From In the Light of What We Know, by Zia Haider Rahman:
“In science,” my father said, “nothing is worth a dime that doesn’t accord with our observations of the world. There’s really only one field in all of human endeavour where no observation can undermine the authority of a statement.” “Mathematics?” “Yes.”
That feels like something that ought to be true, but then why would anyone publish or read any mathematical work? No one’s understanding could possibly be changed in the process.
Viewed from another angle, you might conceptualize mathematics as a sociological investigation of what kinds of things people judge to be proofs.
There’s a line elsewhere in the book along the general lines of, “In math it doesn’t matter who you are, only truth matters.” I can’t find it now, of course. In any case, it’s been lurking in the back of my mind with a similar objection to that above: If this is true, it must be a great comfort to the hiring committees of the mathematics departments of the world’s universities. It doesn’t matter who you hire, nothing in math relies on contingent details about personal identity.
We tend to fall into an intuitive Platonism. We take the comparative independence of abstract fields like mathematics from empirical data to mean that they are also independent of. We should do the opposite. If a field of intellectual endeavor is coming less from observation of the external world, it is more a product of our minds, more contingent upon us.

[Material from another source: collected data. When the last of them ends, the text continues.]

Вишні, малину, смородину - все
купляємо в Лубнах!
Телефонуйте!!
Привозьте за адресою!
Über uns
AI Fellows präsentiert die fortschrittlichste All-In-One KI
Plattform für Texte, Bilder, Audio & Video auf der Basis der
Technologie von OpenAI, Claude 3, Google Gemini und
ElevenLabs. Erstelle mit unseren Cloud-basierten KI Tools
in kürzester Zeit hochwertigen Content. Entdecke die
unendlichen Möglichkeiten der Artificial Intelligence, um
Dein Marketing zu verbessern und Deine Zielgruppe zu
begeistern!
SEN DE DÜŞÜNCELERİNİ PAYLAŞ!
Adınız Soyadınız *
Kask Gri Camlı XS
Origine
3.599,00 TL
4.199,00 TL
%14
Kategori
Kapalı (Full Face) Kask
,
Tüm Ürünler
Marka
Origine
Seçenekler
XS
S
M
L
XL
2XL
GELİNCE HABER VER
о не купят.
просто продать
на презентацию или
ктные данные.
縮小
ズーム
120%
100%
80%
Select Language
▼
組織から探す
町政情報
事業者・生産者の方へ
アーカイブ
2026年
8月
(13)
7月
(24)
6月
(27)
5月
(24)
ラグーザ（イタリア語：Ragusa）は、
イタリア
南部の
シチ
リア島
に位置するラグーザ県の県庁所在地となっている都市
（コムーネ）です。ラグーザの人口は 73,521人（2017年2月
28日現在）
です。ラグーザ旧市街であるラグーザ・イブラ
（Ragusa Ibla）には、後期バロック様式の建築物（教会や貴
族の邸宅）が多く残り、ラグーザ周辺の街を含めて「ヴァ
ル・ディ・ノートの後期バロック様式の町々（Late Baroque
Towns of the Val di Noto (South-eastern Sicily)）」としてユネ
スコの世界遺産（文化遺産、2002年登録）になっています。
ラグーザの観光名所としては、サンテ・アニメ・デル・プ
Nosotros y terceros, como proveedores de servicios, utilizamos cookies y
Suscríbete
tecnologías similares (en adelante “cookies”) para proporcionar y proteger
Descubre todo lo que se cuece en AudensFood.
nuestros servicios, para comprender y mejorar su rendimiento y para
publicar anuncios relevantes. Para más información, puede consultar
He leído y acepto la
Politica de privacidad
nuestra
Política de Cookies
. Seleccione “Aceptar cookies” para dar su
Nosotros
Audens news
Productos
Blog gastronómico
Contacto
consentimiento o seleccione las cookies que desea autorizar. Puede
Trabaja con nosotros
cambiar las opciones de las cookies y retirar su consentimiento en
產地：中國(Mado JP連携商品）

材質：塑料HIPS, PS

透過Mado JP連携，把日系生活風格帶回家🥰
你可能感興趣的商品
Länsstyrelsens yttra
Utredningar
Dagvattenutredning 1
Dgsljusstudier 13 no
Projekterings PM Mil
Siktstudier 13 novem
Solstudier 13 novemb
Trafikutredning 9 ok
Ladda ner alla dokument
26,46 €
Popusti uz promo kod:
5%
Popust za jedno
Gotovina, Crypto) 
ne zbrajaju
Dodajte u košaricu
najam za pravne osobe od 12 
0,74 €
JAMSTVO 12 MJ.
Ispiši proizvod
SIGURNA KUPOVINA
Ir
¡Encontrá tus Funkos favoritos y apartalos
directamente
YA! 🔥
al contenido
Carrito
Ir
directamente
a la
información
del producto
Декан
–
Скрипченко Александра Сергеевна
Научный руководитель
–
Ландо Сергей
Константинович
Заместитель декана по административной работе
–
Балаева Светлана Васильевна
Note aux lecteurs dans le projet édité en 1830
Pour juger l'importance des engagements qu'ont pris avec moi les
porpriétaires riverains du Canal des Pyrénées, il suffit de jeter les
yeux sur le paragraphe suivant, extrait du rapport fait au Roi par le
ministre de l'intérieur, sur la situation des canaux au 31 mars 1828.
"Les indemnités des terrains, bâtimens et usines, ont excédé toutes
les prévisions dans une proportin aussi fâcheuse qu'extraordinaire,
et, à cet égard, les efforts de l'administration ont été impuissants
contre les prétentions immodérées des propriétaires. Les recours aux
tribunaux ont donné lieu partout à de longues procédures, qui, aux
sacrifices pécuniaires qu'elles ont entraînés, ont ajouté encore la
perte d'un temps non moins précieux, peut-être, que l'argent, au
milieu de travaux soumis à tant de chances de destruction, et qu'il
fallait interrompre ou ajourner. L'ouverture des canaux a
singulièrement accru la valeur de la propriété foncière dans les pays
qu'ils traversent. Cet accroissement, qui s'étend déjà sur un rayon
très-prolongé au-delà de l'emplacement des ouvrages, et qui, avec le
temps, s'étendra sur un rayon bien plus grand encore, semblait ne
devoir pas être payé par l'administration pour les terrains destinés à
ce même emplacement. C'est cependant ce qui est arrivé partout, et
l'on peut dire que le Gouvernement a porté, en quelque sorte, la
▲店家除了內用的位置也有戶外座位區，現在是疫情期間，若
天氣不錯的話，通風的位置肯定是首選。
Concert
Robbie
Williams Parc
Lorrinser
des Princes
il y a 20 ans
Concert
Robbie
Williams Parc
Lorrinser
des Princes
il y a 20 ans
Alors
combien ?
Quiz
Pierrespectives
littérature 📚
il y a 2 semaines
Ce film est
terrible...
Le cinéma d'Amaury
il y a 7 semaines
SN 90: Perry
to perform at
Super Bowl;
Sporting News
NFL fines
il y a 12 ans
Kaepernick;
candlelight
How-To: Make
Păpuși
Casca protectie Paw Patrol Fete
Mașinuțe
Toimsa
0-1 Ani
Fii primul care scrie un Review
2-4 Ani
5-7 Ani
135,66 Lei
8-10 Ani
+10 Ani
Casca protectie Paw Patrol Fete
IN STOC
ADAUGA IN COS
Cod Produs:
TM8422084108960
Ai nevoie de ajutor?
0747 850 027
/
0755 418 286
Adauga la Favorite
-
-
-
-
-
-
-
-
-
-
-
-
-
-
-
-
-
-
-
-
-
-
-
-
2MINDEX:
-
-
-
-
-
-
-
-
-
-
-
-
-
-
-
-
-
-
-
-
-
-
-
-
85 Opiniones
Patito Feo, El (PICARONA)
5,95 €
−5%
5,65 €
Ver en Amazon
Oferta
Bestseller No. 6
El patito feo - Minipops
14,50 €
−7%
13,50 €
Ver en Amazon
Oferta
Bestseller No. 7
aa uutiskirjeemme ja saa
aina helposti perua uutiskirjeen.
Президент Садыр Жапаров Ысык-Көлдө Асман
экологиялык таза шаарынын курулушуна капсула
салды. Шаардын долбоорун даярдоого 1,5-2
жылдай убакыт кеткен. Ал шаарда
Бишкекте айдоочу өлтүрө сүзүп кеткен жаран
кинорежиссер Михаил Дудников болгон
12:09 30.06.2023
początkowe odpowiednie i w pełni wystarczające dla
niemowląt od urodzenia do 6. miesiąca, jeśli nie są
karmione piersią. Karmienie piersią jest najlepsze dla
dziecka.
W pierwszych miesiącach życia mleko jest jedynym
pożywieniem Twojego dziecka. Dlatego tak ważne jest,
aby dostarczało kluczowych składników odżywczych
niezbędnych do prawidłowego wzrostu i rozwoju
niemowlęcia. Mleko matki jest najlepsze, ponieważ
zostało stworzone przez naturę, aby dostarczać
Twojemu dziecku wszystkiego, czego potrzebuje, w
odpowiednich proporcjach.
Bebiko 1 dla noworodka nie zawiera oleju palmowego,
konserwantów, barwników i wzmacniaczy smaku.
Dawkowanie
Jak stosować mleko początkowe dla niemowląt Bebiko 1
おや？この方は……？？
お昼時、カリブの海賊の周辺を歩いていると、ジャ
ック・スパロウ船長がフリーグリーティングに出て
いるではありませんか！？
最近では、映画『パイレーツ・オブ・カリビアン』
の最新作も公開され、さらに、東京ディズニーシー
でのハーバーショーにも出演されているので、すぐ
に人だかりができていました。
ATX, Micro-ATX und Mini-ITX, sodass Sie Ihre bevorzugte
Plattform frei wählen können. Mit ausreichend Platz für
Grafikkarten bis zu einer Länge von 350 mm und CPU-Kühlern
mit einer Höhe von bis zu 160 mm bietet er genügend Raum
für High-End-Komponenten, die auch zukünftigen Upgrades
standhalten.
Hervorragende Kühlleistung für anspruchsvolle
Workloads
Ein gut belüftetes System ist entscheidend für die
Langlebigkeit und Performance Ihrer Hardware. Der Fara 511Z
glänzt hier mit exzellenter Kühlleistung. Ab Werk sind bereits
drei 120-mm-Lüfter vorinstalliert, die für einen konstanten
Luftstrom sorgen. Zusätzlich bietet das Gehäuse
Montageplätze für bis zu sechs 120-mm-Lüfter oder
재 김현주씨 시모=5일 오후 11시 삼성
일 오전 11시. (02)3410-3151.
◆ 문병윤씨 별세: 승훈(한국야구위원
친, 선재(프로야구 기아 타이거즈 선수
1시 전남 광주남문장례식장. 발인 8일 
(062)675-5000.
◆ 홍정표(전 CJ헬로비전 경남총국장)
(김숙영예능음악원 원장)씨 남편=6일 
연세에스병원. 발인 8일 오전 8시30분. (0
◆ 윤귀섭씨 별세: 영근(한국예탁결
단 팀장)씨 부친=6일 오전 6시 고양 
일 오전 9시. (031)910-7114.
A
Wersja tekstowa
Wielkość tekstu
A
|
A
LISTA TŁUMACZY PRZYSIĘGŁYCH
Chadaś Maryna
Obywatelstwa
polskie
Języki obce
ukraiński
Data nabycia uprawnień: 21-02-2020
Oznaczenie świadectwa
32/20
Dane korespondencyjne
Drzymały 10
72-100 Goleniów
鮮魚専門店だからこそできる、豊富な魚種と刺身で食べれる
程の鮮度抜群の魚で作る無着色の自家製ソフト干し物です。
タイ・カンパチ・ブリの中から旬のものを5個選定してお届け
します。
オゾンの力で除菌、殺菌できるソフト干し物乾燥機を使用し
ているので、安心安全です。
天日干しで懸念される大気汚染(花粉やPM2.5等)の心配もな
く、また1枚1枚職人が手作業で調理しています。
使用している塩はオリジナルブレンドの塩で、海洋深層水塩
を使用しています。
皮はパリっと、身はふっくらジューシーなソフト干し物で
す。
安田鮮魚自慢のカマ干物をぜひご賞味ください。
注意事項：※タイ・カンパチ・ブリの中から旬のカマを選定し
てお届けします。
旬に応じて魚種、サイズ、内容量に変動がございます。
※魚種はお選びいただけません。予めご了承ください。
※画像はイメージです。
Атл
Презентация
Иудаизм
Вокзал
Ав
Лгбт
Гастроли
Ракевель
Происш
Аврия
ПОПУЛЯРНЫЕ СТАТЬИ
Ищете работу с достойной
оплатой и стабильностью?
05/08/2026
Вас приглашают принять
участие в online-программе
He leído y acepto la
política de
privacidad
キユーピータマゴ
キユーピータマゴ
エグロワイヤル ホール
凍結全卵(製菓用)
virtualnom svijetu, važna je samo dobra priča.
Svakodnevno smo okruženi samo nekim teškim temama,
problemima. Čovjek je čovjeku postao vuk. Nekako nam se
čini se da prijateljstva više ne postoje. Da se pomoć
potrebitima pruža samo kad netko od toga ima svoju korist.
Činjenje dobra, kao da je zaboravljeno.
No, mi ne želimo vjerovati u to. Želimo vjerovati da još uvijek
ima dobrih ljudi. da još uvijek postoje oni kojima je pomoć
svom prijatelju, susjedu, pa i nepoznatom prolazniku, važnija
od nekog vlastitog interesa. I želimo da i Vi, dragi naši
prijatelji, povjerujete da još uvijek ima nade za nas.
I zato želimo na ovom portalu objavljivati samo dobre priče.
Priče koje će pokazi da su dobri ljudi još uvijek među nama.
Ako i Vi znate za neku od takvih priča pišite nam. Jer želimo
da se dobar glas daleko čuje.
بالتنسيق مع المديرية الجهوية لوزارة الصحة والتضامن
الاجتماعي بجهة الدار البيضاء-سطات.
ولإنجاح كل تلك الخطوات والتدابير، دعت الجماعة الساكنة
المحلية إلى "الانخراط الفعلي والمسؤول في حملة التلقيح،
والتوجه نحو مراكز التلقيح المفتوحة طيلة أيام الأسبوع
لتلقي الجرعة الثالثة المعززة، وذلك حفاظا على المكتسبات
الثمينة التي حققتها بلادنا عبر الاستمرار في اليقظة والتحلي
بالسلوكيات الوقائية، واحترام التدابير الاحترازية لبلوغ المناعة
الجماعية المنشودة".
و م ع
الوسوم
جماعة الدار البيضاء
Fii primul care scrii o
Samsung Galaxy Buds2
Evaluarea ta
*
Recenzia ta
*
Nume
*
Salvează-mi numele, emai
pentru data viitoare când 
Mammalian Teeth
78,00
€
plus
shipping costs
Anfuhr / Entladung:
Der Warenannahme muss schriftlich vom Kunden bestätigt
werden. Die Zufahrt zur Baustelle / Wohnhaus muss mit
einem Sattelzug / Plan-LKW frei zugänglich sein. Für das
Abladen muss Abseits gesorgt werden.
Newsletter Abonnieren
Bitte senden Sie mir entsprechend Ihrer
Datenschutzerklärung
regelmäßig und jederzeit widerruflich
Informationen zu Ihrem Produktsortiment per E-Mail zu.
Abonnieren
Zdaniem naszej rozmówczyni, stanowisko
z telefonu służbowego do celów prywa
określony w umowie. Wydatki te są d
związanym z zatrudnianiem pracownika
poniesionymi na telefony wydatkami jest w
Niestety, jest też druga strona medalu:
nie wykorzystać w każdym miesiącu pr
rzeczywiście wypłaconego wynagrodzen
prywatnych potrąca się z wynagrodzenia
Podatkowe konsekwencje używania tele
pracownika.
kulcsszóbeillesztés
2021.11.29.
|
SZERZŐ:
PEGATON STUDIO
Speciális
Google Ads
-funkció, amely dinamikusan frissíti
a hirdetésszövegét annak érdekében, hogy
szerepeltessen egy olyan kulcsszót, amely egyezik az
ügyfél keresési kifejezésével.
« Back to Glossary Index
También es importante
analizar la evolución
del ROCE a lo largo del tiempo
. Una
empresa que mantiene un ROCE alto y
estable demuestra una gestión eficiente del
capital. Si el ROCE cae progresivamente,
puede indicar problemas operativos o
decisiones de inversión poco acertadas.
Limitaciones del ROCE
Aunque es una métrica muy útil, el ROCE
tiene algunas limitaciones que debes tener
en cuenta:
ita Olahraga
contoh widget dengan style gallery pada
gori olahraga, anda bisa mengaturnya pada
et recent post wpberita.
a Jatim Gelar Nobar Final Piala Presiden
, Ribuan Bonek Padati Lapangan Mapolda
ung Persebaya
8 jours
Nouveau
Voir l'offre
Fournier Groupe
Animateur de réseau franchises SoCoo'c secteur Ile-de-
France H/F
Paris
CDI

In the context of Rahman’s novel, of course the point is that math is more meritocratic rather than relying on one’s class, nationality, or ethnicity. Sam Harris and Michael Sandel addressed this topic in some detail in a recent episode of the Making Sense podcast. Sandel argues, to me quite convincingly, that while evaluating people based on merit is useful if you need to find the right people for a task, as an evaluation of a person’s value it rewards traits just as unearned and accidental as social class. A mathematician engages in certain actions to arrive at that title, certainly, but the intellectual ability to become a mathematician isn’t something one chooses to have, or earns. Most people can’t become mathematicians regardless of their personal choices. There are good reasons to be skeptical of our ability to take credit for those decisions, too, but that is a rabbithole we need not pursue at the moment. For the moment we might just point out that there are many behaviors associated with being an aristocrat, just as there are many behaviors associated with being a mathematician.